Non bisogna confondere il prodotto tipico, invece, con quello tradizionale (alcuni prodotti tipici sono anche tradizionali, non sempre è vero il contrario) che mantiene un legame con il passato, ma che non ha seguito l’evoluzione al miglioramento degli standard produttivi, influendo in maniera determinante su uno o più parametri qualitativi, anche come conseguenza di un legame con il territorio più blando.

Infine ci sono i “prodotti locali”, dove si fa riferimento ad un luogo geografico, e quelli “nostrani”, identitari e anche appartenenti alla tradizione, ma nessuno di questi sottintende un legame tra luogo e qualità del prodotto, oltre alla mancanza di irriproducibilità.
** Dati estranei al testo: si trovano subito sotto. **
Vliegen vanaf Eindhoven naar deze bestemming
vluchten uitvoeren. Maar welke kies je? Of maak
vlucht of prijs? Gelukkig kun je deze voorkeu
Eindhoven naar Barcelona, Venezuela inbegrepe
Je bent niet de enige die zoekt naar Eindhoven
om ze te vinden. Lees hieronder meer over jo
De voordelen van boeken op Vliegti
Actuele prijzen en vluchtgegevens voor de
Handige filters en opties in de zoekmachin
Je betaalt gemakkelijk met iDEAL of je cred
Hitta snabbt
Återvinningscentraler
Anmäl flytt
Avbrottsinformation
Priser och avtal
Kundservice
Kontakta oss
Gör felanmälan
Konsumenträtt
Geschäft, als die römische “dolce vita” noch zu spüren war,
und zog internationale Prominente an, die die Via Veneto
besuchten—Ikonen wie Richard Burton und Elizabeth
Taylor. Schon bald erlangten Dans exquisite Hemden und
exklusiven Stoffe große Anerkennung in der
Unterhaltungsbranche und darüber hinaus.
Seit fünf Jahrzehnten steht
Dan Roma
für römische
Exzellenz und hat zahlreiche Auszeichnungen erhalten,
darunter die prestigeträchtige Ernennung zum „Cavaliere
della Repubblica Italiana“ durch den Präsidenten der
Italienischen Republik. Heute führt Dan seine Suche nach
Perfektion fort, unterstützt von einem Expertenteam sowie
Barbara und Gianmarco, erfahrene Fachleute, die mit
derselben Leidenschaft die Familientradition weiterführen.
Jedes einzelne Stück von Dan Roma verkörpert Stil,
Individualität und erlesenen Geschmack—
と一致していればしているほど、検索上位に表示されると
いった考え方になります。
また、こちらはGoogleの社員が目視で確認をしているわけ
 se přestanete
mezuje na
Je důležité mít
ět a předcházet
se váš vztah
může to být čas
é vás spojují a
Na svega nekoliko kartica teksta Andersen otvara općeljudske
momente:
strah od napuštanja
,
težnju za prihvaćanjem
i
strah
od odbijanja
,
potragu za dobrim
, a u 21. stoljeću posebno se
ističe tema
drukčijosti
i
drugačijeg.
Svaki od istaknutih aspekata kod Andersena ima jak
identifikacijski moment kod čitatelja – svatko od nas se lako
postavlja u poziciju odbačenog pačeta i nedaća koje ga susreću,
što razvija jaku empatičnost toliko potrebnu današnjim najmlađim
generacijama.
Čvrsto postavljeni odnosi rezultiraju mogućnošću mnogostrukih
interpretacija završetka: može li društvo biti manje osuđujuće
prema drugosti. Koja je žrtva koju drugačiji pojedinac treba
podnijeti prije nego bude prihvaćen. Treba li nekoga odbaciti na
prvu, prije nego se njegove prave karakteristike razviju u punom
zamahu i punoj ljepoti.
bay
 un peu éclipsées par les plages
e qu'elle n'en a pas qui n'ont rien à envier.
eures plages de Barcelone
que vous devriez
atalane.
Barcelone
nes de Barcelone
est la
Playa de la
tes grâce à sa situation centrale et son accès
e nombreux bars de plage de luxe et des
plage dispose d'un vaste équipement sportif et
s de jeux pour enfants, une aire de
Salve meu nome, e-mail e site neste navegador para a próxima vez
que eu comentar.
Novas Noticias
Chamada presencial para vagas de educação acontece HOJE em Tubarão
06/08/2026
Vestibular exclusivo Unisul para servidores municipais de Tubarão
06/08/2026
Tutto questo panegirico per dire cosa? Il legame che si stabilisce tra un prodotto autoctono, tipico o in generale per una denominazione d’origine con il suo territorio, oltre agli attributi di tipo materiale (aspetti organolettici) e quelli immateriali (cultura, ambiente, artigianalità, tradizione), fornisce anche degli attributi esterni, dati dall’interazione del consumatore con il territorio d’origine, fruibili direttamente nell’ambito dello stesso, pensiamo per esempio al paesaggio agricolo (olivicoltura o viticoltura in particolare). Ci sono poi altri attributi, definiti ideali, come la tutela dal processo di massificazione voluto dall’industria - che spesso produce cibo spazzatura - quindi difesa della biodiversità, tutela delle piccole economie di scala e quindi anche del paesaggio agrario (parte importante del paesaggio culturale). Ma chi è l’artefice di tutto questo: il produttore, con la sua storia, il suo lavoro, il suo rapporto con la terra, la sua faccia messa sempre davanti a tutto. Il vero valore aggiunto, anche oltre una denominazione, il collante tra qualità del prodotto e territorio. Il consumatore che riconosce, quindi, il valore di questi attributi, sarà disposto a pagare un prezzo più alto per questo tipo di prodotti, anche rispetto ad altri con caratteristiche chimico-fisiche e organolettiche simili, ma con un’origine territoriale diversa o comunque non identificabile. Dopo tutto, “mangiare è un atto agricolo” (Wendel Berry)!